▶ Data provided:
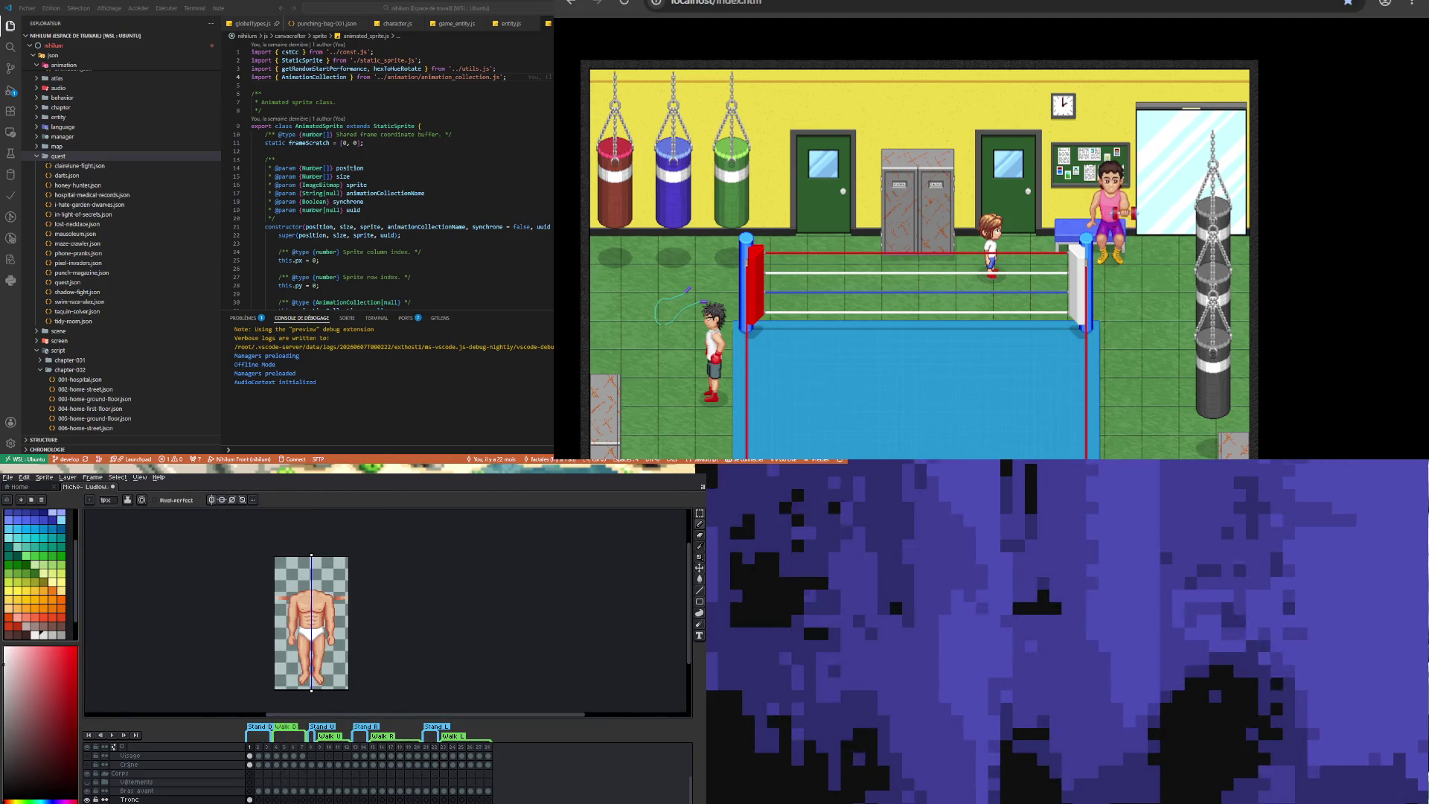
{"action": "scroll", "coordinate": [297, 610], "scroll_direction": "up", "scroll_amount": 2}
{"action": "scroll", "coordinate": [298, 610], "scroll_direction": "down", "scroll_amount": 3}
{"action": "scroll", "coordinate": [298, 610], "scroll_direction": "up", "scroll_amount": 2}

▶ About this task: Retype all the material word for word while skipping any picture it contains.

▶ Exercise answer:
{"action": "scroll", "coordinate": [297, 610], "scroll_direction": "up", "scroll_amount": 2}
{"action": "scroll", "coordinate": [298, 610], "scroll_direction": "down", "scroll_amount": 3}
{"action": "scroll", "coordinate": [298, 610], "scroll_direction": "up", "scroll_amount": 2}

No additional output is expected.